++++ Material to process ++++
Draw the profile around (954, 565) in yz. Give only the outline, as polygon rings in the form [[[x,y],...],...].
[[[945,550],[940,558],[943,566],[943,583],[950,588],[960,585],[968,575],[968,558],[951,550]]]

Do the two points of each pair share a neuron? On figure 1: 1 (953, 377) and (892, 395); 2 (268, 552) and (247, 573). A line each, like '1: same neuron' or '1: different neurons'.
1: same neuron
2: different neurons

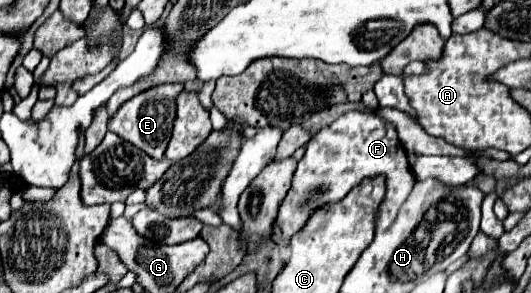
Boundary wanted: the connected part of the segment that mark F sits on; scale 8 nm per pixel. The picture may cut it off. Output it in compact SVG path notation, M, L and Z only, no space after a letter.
M348 111L332 125L322 127L312 143L306 145L304 157L298 161L298 169L292 177L292 187L284 197L276 223L280 225L286 237L300 231L316 207L322 207L330 201L340 201L352 187L356 187L364 177L384 175L386 178L386 195L381 202L376 220L376 232L388 229L404 199L410 195L416 177L408 165L408 155L398 141L396 129L392 123L384 123L374 113Z

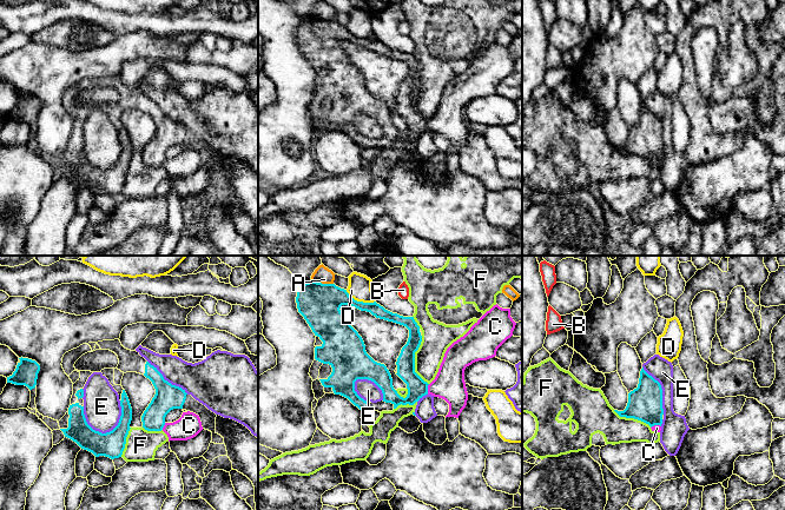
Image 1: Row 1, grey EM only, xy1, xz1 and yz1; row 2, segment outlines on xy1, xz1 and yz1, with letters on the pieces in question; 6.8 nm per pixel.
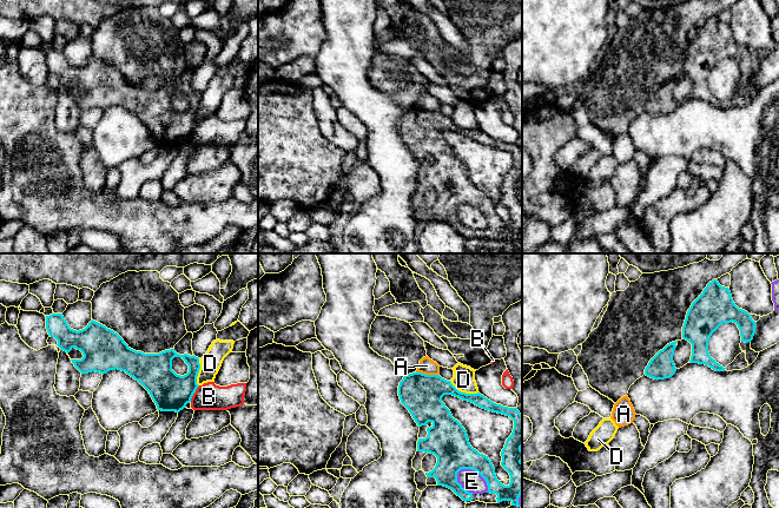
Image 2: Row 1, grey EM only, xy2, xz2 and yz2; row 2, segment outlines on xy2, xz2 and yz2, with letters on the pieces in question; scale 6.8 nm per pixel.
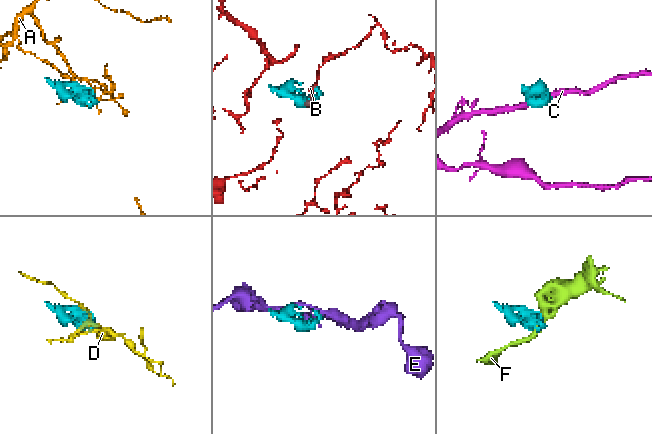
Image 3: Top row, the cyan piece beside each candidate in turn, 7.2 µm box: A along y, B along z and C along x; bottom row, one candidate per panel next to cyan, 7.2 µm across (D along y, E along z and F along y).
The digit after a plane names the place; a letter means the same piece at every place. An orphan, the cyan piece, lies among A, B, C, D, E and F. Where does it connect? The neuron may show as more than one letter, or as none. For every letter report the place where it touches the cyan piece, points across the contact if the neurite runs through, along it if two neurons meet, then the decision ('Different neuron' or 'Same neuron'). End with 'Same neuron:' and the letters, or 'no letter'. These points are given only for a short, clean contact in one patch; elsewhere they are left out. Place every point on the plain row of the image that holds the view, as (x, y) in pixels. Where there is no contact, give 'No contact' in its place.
A: Touches cyan at xz1 (321, 19). Boundary: xz1 (310, 17), (332, 20). Different neuron
B: Touches cyan at xy2 (193, 129). Boundary: xy2 (199, 121), (190, 137). Different neuron
C: Touches cyan at xz1 (427, 125). Boundary: xz1 (429, 120), (427, 130). Different neuron
D: Touches cyan at xz1 (360, 38). Boundary: xz1 (345, 26), (357, 37), (374, 38). Different neuron
E: Touches cyan at xy1 (114, 164). Different neuron
F: Touches cyan at xz1 (414, 97). Different neuron
Same neuron: no letter

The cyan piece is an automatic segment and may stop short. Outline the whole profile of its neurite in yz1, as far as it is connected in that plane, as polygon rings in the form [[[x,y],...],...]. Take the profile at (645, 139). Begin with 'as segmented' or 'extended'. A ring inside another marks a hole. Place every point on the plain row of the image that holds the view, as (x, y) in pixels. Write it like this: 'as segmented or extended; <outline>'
as segmented; [[[644,104],[640,107],[638,124],[628,130],[628,139],[624,147],[614,146],[620,153],[634,154],[651,164],[662,160],[662,125],[658,117]]]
++++
■ **About this task**
Whenever the string "grey" occurs in a line of the entries above, copy that line.

■ **Reply**
Image 1: Row 1, grey EM only, xy1, xz1 and yz1; row 2, segment outlines on xy1, xz1 and yz1, with letters on the pieces in question; 6.8 nm per pixel.
Image 2: Row 1, grey EM only, xy2, xz2 and yz2; row 2, segment outlines on xy2, xz2 and yz2, with letters on the pieces in question; scale 6.8 nm per pixel.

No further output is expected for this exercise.